------ READING PASSAGE ------
No single measurement gives you the full picture. A strong RSRP reading paired with a poor SINR value might mean the signal is reaching the building but is being degraded by interference. A fair RSRP with a good RSRQ can still support basic connectivity. Understanding how these parameters relate to each other is what separates a useful signal assessment from a simple bar count on a phone screen.
For in-building coverage design, all four metrics matter. A properly engineered solution needs to account not just for raw signal power but for the quality and usability of that signal throughout the indoor environment.
If you're seeing weak RSRP values inside your building, the underlying cause is usually the building itself. Dense construction materials, underground areas, and shielded zones reduce signal strength to the point where devices can't maintain a reliable connection.
In-building coverage (IBC) systems are designed to solve this. A signal booster captures an existing outdoor signal, amplifies it, and redistributes it indoors through internal antennas. For larger or more complex sites, a Distributed Antenna System (DAS) provides engineered coverage across the full premises using a network of antennas connected to a central system.
------ SOURCE MATERIAL ------
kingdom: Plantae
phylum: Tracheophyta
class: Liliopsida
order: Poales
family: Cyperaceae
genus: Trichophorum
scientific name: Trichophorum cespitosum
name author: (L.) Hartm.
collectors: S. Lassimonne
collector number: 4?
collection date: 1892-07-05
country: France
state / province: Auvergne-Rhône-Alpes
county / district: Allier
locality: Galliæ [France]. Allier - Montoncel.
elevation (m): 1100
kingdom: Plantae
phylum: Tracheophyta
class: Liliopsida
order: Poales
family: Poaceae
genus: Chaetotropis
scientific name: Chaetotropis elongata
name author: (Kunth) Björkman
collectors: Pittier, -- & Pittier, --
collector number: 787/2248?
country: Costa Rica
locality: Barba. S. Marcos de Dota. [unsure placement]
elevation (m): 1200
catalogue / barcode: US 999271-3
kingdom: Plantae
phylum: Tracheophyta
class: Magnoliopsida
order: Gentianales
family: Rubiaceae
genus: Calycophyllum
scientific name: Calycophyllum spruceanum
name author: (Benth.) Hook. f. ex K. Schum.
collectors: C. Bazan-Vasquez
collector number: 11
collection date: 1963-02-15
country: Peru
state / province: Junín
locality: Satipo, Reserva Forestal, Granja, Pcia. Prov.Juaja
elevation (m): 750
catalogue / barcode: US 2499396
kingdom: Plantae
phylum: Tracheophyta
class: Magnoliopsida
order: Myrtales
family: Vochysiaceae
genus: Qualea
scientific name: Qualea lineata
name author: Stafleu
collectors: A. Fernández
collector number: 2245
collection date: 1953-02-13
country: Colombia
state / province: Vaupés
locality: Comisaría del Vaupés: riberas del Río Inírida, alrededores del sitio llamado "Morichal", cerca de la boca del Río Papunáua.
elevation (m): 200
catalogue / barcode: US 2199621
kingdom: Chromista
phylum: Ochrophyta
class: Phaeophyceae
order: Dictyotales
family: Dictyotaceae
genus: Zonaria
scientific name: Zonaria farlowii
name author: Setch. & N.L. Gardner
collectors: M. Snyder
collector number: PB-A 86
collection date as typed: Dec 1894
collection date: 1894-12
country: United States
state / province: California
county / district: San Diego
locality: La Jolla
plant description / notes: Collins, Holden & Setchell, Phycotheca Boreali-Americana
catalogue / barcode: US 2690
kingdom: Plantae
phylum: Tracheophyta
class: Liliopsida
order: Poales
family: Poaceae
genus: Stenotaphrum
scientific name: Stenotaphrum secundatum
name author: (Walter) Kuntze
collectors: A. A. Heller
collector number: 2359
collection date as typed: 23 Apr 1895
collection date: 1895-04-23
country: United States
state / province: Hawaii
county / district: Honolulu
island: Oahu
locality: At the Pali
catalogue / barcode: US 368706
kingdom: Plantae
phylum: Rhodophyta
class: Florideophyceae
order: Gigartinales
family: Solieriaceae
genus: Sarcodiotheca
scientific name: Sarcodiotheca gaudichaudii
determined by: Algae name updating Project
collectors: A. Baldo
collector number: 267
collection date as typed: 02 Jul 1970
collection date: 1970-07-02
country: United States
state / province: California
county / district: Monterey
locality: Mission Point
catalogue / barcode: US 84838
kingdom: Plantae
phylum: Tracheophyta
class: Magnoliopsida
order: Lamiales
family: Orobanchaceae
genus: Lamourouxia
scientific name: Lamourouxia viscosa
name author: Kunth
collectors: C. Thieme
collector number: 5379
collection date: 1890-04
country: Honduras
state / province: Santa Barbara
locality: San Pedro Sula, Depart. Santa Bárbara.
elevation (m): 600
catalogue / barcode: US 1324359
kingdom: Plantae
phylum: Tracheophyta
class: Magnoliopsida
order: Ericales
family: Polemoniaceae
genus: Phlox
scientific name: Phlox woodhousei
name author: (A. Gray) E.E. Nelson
------
TASK INSTRUCTIONS:
(a) Rewrite the lines of the listing from the line with "elevation (m): 750" to the line with "country: Colombia" as a numbered list, dropping any blank lines.
(b) Continue the passage on in-building cellular coverage from where it stops.

ANSWERS:
(a)
1. elevation (m): 750
2. catalogue / barcode: US 2499396
3. kingdom: Plantae
4. phylum: Tracheophyta
5. class: Magnoliopsida
6. order: Myrtales
7. family: Vochysiaceae
8. genus: Qualea
9. scientific name: Qualea lineata
10. name author: Stafleu
11. collectors: A. Fernández
12. collector number: 2245
13. collection date: 1953-02-13
14. country: Colombia

(b)
The right approach depends on the size and layout of the building, the signal environment outside, and how mobile connectivity is used on site. A professional site audit is the best starting point. It maps the actual RSRP values across the building, identifies where and why coverage is failing, and determines which solution will deliver reliable results.
MobileCorp is an Australian in-building mobile coverage specialist. We conduct professional site audits that measure RSRP and related signal metrics across your premises, then design and deliver the right IBC or DAS solution to restore reliable indoor connectivity. If your business is experiencing dropped connections, failed payments, or poor mobile signal inside your building, we can help you identify the cause and fix it.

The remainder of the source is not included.